■ SOURCE TEXT ■
*** Begin section ***

Data Sources & Methodology

Akashic Edge aggregates, validates, and harmonizes U.S. election data from authoritative academic and government sources. This page documents every data source, our processing methodology, and conventions used throughout the platform.

Coverage at a Glance

19.4M+
Election Results
rows across 51 state partitions
224
Elections Covered
1868–2024
151,488
Contests
President, Senate, Governor, House, State Leg
3,143
Counties
with geometry, demographics, and embeddings
435
Congressional Districts
118th Congress boundaries
163,926
Precincts (2024)
with full boundary geometry
8M+
Census Blocks
50 states, disaggregated election data
8.3M+
Geographic Entities
states, counties, CDs, SLDs, precincts, blocks

Office Coverage

OfficeCoverageGeographyNotes
President1868–2024County + Precinct + BlockAll 51 states. Block disagg for 50 states.
U.S. Senate1908–2024CountyAll regular and special elections.
Governor1865–2025CountyIncludes off-year elections (VA, NJ, etc.).
U.S. House1976–2024Congressional districtMEDSL source. 10,869 contests.
CD Presidential2008–2024Congressional district (118th)435 CDs. 2008–2020 projected onto current boundaries.
State Senate1968–2023State legislative districtKlarner dataset, all 50 states.
State House1968–2023State legislative districtKlarner dataset, all 50 states (excl. NE unicameral).

Historical Data Sources (Pre-2000)

Algara-Amlani Historical Election Dataset

Carlos Algara & Daniel Amlani (UC Davis / University of Houston)

Coverage: President, Senate, Governor: 1868–2020
Geography: County-level (3,100+ counties)
License: Academic (CC-BY)

1.015M rows. Primary source for historical county data.

ICPSR 0001 — U.S. Historical Election Returns

Inter-university Consortium for Political and Social Research

Source
Coverage: 1824–1968 (codebooks only — data access restricted)

*** End section ***

■ DATA UNDER STUDY ■
*** Begin section ***

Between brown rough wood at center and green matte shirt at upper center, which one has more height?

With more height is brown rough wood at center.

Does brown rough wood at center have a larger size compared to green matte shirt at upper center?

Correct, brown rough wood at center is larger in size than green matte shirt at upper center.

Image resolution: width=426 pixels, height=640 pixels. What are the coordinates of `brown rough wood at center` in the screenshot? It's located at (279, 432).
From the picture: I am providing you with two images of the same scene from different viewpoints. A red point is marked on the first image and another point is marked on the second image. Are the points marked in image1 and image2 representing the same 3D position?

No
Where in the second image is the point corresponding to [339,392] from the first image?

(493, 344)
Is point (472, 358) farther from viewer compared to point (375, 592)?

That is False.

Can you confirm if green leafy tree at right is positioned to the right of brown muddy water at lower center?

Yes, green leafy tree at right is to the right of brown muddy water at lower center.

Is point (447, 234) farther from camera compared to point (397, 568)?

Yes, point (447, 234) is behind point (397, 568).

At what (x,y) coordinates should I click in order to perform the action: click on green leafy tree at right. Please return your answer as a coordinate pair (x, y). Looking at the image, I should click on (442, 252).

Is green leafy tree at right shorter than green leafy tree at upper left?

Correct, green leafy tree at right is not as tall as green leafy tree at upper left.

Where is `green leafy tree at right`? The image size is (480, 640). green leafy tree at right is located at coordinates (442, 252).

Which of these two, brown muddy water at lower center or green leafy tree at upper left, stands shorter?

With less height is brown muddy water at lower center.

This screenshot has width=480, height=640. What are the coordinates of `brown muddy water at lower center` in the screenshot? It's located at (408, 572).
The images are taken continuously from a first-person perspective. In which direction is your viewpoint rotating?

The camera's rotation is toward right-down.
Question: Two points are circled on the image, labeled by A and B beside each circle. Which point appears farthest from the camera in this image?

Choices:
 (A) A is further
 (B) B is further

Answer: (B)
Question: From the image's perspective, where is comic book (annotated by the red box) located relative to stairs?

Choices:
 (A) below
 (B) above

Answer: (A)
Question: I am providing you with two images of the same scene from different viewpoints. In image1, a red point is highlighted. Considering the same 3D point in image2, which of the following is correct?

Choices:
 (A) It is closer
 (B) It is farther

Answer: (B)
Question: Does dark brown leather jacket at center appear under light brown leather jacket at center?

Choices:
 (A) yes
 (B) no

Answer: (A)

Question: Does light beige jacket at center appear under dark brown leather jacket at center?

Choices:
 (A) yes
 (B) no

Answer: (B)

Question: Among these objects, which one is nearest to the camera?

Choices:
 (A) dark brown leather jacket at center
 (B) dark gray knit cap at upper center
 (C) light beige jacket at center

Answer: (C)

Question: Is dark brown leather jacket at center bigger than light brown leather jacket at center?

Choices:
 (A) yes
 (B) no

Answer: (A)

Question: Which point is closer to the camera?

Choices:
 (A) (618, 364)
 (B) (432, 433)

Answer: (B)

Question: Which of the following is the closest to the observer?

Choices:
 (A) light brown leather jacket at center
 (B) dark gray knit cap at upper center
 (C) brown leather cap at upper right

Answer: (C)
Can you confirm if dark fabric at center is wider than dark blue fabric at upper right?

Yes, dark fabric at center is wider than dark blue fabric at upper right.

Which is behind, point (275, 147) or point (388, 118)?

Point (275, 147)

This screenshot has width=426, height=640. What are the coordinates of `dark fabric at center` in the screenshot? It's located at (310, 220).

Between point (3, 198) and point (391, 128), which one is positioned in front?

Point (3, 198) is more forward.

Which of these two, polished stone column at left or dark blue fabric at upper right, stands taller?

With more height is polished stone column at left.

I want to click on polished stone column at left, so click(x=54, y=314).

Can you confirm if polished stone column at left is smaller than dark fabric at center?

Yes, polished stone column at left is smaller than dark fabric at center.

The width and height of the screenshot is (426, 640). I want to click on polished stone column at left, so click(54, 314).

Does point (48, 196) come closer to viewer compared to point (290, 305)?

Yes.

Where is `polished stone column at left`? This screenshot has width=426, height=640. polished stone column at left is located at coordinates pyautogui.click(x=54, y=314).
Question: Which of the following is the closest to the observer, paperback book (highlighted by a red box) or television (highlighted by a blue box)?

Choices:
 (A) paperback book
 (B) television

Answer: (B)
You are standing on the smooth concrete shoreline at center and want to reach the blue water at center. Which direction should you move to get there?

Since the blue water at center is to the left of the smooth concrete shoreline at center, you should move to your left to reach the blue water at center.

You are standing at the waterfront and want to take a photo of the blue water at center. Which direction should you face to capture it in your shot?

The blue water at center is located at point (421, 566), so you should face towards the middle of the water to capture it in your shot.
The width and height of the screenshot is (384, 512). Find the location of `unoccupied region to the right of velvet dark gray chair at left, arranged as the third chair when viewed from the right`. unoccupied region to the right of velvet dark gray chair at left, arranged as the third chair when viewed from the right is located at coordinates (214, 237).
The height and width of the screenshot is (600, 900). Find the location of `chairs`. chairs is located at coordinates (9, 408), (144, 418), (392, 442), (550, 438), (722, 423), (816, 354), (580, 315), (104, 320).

*** End section ***

■ DIRECTIONS ■
Carry on the election data sources page from the point where it stops. The lines have no connection to the election data sources page.

■ OUTPUT FOR THIS EXERCISE ■
Geography: County-level
License: ICPSR member institutions

Used for validation cross-referencing.

ICPSR 0013 — General Election Data

ICPSR

Source
Coverage: 1950–1990
Geography: County-level, all federal + Governor
License: ICPSR member institutions

Modern Data Sources (2000–Present)

MIT Election Data + Science Lab (MEDSL)

Massachusetts Institute of Technology

Source
Coverage: County presidential 2000–2024; U.S. House/Senate (county-level)
Geography: County + partial precinct
License: CC-BY

12.5K county pres rows + 33.7K House rows.

VEST — Voting and Election Science Team

Harvard Dataverse / VEST

Source
Coverage: Precinct-level results 2016–2020 (46/51 states)
Geography: Precinct boundaries + results + block crosswalks
License: CC-BY

429K precinct results with geometry.

New York Times 2024 Precinct Results

The New York Times

Coverage: 2024 presidential (50/51 states, AK unavailable)
Geography: 163,926 precincts with full boundary geometry
License: Derived from official certified results

481,541 results (D/R/OTH) with geometry.

Klarner State Legislative Dataset

Carl Klarner (Indiana State University)

Coverage: State Senate + State House: 1968–2023
Geography: State legislative districts
License: Academic

347K results across all 50 states.

State Secretaries of State

Official state election authorities

Coverage: Certified results (varies by state)
Geography: Precinct or county-level
License: Public domain

Used for Alaska (DoE certified), 2024 manual backfills.

Census & Demographic Sources

Decennial Census (PL 94-171)

U.S. Census Bureau

Source
Coverage: Total population + race at block level (2020)
Geography: 8M+ census blocks across 50 states
License: Public domain

Used as population weights for block-level disaggregation.

American Community Survey (ACS) 5-Year

U.S. Census Bureau

Source
Coverage: Socioeconomic data (2024 5-year estimates)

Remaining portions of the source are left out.